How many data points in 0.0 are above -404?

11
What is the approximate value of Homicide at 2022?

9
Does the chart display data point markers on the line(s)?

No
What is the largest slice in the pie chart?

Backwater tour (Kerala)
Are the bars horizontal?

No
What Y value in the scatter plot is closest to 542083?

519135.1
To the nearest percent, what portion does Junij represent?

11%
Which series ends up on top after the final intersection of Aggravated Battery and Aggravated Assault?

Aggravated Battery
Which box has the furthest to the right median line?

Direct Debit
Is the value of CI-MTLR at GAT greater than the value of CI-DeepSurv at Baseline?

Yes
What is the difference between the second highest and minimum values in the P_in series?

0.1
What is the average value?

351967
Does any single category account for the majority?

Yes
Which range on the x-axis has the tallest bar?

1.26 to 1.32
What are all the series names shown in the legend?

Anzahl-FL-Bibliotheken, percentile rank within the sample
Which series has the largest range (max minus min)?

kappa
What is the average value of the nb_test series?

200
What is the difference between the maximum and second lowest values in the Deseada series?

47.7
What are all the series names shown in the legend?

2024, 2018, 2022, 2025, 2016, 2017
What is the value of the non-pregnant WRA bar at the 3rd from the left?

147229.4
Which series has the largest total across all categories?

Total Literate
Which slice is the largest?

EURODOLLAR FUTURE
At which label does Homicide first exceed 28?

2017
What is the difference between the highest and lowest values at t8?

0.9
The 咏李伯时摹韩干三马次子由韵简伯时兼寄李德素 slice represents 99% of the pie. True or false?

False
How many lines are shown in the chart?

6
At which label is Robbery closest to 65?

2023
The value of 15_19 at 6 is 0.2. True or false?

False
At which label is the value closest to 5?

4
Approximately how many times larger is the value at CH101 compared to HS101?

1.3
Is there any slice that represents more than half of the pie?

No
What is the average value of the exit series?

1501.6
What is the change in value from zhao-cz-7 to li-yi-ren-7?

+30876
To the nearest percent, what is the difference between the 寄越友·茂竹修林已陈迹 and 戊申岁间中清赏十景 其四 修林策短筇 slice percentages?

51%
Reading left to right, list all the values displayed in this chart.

########################################

- What you need to do
Copy out the lines of the records unchanged, from the first line through the line holding "What Y value", both included.

- Response box
How many data points in 0.0 are above -404?

11
What is the approximate value of Homicide at 2022?

9
Does the chart display data point markers on the line(s)?

No
What is the largest slice in the pie chart?

Backwater tour (Kerala)
Are the bars horizontal?

No
What Y value in the scatter plot is closest to 542083?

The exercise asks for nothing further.